Really, there is no other way to explain this story. Sarah Michelle Gellar has launched a baking line called Foodstirs, which focuses on natural cake mixes and “specialty curated food crafting kits that come complete with decorative supplies and tools.” So, sprinkles and cake toppers and cookie cutters.

I don’t bake a lot, and when I do I call it half-baking. I buy a mix and make the frosting from scratch, or vice versa. I think I’m the target market for Foodstirs, as SMG told PEOPLE that she wants to “bridge the gap between inspiration and execution.” So, make my lopsided cake look more like a proper cake that someone who owns a fancy countertop mixer would make.

On the one hand, fine, I get it. It’s supposed to make life easier, if making minion cupcakes is on your to-do list. (And on a side note, I went into a bakery the other day and saw a minion cake that could maybe feed 12 and it was $180. F-cking minions.)

Thanks to the proliferation of Pinterest, or what I like to call Mom Hell, baking has gone from something a few people do really well to something all moms are expected to do sufficiently. When did this happen? Making a pie is a skill, I’m guessing a hard-earned one, so why are we all scrolling through Pinterest and being sad about not being able to MacGyver Inside Out-themed cupcakes in a pinch?

= DATASET EXTRACT =

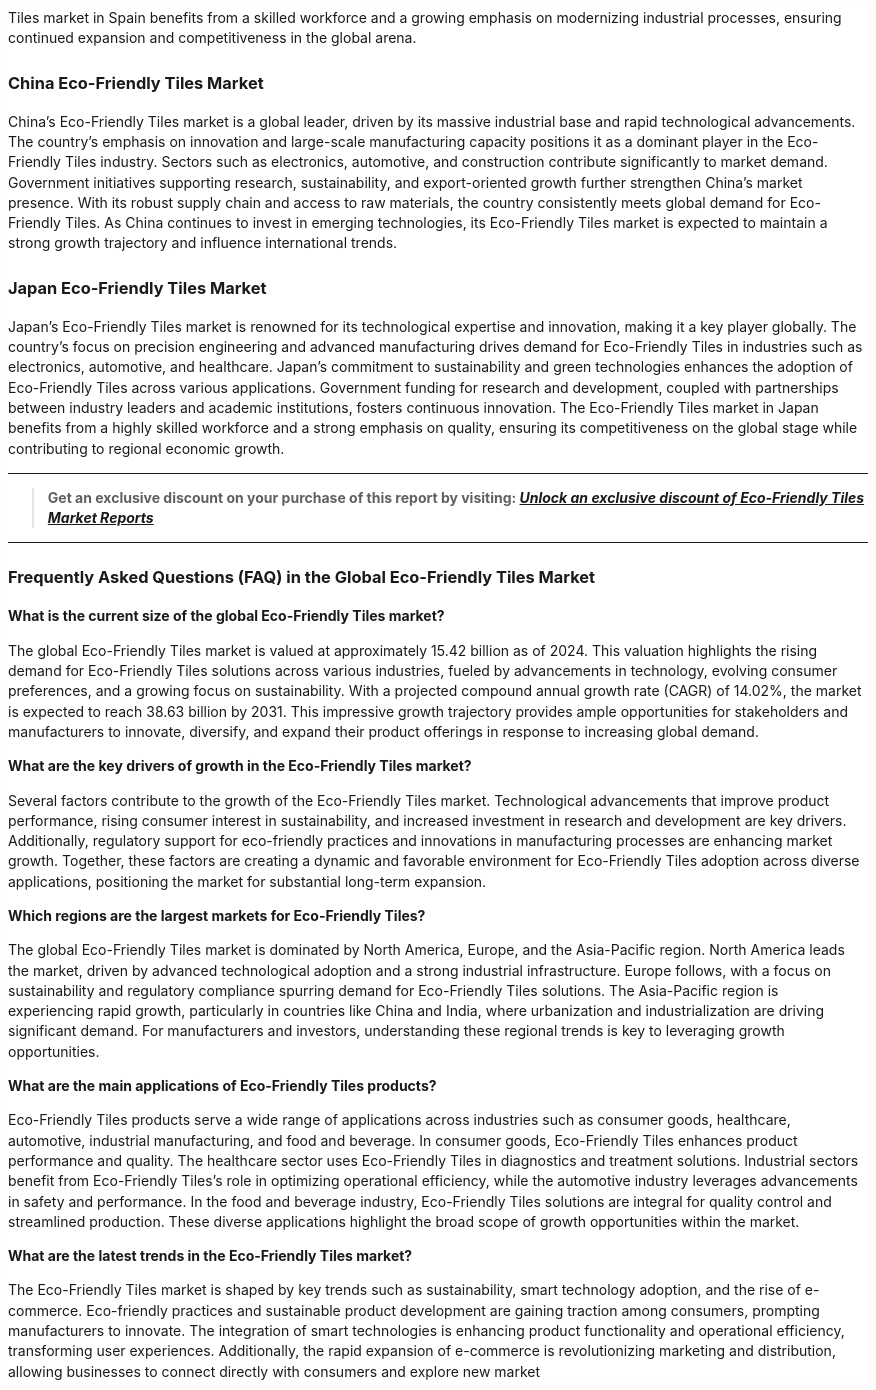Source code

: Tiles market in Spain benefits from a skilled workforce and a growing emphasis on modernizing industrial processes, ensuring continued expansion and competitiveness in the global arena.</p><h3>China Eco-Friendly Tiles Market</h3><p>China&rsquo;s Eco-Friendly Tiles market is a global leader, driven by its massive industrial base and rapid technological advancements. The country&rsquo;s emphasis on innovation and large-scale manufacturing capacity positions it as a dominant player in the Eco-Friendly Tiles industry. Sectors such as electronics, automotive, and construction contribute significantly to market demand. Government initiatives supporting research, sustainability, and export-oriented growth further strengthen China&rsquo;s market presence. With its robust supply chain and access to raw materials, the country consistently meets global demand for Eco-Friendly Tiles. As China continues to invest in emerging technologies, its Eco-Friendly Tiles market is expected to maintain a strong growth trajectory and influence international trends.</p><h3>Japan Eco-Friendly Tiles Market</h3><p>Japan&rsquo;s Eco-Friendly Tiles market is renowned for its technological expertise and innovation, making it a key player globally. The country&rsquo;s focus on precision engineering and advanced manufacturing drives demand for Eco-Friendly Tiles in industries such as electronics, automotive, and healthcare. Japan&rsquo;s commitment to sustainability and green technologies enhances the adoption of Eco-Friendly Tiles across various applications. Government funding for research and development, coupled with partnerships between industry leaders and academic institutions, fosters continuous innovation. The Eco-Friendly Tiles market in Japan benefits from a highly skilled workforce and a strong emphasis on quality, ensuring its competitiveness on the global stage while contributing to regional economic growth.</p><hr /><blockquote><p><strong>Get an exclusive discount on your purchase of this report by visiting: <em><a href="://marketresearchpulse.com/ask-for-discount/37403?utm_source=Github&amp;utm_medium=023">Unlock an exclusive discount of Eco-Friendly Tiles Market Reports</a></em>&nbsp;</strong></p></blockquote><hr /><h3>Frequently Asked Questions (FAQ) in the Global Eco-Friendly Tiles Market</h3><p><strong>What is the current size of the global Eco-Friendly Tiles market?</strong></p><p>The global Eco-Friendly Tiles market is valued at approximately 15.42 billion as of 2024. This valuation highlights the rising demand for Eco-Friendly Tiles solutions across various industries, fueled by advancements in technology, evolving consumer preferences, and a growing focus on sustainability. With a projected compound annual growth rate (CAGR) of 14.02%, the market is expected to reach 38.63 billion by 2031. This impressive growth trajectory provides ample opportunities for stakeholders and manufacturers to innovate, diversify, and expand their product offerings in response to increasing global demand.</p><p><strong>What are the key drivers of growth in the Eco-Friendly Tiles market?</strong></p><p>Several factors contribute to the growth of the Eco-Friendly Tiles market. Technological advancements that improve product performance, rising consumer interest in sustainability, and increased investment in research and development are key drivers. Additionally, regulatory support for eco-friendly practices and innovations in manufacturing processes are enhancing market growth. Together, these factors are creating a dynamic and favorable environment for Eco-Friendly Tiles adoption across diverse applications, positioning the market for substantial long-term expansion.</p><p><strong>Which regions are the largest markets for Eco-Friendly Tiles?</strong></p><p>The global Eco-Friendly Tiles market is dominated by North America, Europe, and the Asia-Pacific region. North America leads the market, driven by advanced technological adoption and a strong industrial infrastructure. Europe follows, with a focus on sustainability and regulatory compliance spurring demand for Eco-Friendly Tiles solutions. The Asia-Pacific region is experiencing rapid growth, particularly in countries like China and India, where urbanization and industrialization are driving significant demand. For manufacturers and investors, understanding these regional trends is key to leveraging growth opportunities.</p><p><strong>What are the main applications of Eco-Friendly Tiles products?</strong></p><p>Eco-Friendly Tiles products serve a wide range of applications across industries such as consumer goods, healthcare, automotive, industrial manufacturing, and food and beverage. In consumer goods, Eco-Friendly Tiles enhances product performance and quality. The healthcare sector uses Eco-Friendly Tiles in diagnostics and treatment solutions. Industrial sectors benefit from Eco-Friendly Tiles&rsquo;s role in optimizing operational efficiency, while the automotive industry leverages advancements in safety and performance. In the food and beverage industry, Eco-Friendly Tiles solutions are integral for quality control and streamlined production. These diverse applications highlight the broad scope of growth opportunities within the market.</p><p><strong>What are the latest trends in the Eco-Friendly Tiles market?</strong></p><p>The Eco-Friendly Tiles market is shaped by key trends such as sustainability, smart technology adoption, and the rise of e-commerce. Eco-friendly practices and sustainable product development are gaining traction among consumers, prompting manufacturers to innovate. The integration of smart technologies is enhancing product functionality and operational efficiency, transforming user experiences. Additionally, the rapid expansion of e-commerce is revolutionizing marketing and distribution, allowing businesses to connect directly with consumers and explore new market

= ASSIGNMENT =
Answer these questions from the article on Foodstirs:
1. What is the name of the baking line Sarah Michelle Gellar has launched?
2. What was the price of the minion cake the writer saw at a bakery?
3. What does the writer like to call Pinterest?
The data comes from a separate source.

= WRITTEN SOLUTION =
1. Foodstirs
2. $180
3. Mom Hell